John Carter (2012, 51%)
“Is it just me, or do we actually know how to do this better than live-action crews do?” Finding
Nemo director Andrew Stanton humbly pondered in a New Yorker piece during production
of John Carter (née Mars). Hopes were high for these Pixar directors to make good on breaking
free of the animation “ghetto” (Brad Bird made Mission: Impossible – Ghost Protocol the year before),
and rival executives were anticipating they’d be taken down a notch, especially for having the gall to adapt
something as difficult and weird as Edgar Rice Burroughs’ books. John Carter‘s anemic marketing and
failure to break past the Fresh barrier led to a cosmic box office bust.

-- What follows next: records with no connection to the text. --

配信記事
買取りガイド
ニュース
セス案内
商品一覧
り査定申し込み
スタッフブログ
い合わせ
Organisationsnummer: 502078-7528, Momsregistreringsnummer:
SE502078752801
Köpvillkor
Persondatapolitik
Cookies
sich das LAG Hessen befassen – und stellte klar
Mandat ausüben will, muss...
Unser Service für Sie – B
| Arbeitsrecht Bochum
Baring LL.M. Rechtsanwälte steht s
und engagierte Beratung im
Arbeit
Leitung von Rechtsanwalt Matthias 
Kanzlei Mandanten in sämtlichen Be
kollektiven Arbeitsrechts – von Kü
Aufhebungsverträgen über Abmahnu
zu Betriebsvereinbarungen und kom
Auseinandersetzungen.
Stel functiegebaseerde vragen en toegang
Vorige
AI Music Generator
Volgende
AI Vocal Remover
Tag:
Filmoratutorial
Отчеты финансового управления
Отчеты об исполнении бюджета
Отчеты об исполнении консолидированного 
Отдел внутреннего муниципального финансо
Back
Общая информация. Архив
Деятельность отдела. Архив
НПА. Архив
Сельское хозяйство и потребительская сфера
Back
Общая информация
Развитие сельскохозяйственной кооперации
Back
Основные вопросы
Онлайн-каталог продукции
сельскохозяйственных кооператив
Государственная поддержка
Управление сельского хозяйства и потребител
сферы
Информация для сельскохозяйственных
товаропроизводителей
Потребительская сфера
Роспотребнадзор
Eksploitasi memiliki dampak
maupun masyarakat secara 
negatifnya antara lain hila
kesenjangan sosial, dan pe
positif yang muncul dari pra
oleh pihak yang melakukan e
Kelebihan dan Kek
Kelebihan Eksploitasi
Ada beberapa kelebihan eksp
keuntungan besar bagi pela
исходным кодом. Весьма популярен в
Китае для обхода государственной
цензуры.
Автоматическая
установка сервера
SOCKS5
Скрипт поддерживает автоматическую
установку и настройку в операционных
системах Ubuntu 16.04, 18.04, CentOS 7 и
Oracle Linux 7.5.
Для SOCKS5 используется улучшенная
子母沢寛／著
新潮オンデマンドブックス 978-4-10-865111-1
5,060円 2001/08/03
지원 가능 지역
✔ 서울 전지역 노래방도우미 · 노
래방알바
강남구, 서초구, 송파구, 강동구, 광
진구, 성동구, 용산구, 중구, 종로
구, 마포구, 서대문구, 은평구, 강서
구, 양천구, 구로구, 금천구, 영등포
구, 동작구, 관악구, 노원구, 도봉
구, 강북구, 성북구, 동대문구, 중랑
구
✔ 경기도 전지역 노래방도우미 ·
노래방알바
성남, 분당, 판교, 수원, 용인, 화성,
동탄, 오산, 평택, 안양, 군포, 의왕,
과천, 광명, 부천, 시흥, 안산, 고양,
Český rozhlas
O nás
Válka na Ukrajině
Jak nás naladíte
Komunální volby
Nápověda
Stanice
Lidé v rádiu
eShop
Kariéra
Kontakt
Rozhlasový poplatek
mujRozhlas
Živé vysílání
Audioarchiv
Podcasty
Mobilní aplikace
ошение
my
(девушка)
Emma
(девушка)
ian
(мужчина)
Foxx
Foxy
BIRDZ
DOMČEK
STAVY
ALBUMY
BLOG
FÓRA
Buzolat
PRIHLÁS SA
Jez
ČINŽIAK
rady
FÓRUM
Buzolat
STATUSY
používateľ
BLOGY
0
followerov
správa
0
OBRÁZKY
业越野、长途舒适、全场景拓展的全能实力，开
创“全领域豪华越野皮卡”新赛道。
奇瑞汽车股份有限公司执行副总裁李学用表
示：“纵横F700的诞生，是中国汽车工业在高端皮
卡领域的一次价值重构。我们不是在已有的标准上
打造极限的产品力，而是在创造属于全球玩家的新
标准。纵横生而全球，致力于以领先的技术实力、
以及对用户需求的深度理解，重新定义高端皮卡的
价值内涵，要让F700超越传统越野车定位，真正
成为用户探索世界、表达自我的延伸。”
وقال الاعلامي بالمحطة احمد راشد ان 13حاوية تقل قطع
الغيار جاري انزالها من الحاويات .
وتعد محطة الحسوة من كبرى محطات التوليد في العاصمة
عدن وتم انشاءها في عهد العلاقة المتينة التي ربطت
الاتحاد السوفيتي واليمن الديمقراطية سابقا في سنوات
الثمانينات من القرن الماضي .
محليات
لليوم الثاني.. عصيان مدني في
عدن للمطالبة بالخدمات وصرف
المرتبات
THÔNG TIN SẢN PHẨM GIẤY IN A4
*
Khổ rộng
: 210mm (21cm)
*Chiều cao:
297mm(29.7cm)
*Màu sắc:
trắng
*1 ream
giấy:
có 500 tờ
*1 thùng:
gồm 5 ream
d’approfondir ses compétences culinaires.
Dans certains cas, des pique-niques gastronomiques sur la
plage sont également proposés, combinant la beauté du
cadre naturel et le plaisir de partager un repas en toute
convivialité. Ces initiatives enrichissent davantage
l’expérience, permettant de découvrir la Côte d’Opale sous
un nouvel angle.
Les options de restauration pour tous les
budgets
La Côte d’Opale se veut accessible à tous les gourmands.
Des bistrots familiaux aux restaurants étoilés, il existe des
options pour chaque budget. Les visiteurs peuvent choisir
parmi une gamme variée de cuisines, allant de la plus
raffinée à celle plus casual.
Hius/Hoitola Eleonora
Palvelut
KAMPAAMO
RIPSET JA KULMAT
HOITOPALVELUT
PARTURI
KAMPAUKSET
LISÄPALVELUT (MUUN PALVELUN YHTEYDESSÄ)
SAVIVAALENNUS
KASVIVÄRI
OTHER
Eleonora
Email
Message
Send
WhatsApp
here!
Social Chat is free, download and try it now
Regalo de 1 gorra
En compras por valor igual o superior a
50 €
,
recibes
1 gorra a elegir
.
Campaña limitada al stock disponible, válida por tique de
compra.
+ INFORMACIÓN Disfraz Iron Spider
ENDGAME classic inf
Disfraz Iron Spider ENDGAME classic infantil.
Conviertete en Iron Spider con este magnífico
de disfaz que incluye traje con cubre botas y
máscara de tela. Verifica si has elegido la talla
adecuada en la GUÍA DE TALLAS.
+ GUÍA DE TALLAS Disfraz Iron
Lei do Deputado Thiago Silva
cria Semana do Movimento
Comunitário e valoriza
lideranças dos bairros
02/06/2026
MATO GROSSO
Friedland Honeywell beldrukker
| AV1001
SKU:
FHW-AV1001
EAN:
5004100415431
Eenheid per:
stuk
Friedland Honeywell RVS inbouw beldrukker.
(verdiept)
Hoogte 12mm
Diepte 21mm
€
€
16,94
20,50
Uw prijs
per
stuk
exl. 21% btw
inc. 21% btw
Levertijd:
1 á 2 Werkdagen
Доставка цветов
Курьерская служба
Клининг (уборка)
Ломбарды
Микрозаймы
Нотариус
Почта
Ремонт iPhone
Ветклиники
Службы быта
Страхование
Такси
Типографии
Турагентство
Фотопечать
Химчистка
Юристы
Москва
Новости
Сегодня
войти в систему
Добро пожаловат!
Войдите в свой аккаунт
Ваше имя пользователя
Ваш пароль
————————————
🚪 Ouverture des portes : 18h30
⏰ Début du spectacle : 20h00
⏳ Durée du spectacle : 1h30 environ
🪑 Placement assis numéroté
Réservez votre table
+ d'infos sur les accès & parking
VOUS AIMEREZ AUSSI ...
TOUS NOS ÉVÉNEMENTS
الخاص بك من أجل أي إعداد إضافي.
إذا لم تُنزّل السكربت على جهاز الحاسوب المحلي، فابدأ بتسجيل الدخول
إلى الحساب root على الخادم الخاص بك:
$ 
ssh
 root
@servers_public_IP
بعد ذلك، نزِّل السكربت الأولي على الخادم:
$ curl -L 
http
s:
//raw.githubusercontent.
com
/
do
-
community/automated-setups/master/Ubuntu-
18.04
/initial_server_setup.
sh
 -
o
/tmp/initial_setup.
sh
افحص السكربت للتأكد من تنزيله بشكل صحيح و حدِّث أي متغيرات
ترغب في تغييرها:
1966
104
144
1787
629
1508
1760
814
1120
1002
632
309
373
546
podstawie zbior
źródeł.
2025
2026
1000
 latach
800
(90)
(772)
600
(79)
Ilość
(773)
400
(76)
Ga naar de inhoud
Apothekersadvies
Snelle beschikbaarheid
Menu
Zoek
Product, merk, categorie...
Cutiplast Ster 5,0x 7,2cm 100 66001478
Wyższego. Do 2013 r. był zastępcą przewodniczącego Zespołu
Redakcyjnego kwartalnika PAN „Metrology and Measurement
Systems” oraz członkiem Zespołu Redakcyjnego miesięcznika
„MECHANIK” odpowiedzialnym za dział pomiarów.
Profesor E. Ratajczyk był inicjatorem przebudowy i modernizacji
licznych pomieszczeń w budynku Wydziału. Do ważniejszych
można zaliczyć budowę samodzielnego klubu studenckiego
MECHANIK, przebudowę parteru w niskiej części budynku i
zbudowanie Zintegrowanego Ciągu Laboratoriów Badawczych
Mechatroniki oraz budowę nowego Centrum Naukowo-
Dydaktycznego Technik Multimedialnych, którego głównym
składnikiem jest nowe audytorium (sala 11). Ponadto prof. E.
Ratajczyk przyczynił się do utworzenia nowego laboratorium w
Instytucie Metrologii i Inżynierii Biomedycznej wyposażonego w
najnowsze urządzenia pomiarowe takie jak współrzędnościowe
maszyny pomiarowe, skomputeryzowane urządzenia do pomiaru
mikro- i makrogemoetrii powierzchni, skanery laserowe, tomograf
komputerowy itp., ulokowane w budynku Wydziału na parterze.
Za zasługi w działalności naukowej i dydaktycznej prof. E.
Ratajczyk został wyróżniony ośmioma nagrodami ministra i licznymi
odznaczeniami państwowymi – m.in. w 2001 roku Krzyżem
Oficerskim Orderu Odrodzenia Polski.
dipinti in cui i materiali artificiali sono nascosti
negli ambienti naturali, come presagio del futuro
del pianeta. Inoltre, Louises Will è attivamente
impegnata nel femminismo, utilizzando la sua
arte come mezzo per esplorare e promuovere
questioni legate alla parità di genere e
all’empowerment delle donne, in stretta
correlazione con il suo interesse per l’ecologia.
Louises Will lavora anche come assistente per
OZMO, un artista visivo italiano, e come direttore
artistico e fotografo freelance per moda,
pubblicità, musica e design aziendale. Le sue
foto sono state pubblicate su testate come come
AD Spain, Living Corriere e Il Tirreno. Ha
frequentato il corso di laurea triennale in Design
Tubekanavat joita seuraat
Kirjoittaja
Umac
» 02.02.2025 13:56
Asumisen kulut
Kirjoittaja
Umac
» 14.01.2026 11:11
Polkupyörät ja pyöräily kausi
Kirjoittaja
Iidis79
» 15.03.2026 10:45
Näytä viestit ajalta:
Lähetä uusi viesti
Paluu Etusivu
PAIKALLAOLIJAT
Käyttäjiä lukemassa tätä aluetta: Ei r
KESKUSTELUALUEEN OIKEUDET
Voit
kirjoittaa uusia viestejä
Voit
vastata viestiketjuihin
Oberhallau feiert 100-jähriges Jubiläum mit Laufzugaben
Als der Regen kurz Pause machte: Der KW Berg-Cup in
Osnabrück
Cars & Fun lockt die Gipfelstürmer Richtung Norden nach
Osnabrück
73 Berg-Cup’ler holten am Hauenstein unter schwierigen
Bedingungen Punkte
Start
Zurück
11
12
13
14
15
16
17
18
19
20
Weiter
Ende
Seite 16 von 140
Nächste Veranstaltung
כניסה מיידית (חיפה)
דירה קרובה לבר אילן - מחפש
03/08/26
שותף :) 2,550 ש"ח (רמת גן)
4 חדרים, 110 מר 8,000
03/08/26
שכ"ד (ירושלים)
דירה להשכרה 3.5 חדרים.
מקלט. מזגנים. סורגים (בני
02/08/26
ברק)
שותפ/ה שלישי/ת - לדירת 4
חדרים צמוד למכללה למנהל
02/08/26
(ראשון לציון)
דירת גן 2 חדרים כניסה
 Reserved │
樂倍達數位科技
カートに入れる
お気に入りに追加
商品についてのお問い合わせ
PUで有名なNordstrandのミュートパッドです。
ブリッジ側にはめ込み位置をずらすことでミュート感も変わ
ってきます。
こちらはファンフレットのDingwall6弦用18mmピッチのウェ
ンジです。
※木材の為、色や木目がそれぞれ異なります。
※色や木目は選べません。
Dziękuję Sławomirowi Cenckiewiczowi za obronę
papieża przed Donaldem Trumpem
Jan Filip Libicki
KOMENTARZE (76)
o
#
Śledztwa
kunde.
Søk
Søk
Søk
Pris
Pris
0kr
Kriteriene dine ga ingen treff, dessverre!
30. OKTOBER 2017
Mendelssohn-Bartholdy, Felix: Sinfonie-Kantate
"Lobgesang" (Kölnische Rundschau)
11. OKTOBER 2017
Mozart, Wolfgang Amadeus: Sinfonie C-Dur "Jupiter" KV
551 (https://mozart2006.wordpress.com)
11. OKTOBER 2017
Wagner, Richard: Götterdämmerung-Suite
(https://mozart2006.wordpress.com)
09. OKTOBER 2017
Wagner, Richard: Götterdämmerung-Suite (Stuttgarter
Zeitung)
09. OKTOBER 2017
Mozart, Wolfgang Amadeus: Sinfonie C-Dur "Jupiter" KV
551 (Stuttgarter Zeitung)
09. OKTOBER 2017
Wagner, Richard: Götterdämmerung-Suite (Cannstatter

Home on the Range (2004, 54$)
The year is 2004. It’s been 10 years since Walt Disney Animation’s last masterpiece, The Lion King. The
Pixar new wave had changed the industry, and traditional animation was on its way out. Home on the
Range was Disney’s attempt to match the high irreverence of 3D cartoons, which only alienated critics and
audiences. The studio produced only computer animation from there on, save for 2009’s The Princess and the
Frog, which, though Certified Fresh, would again fail to find a global audience.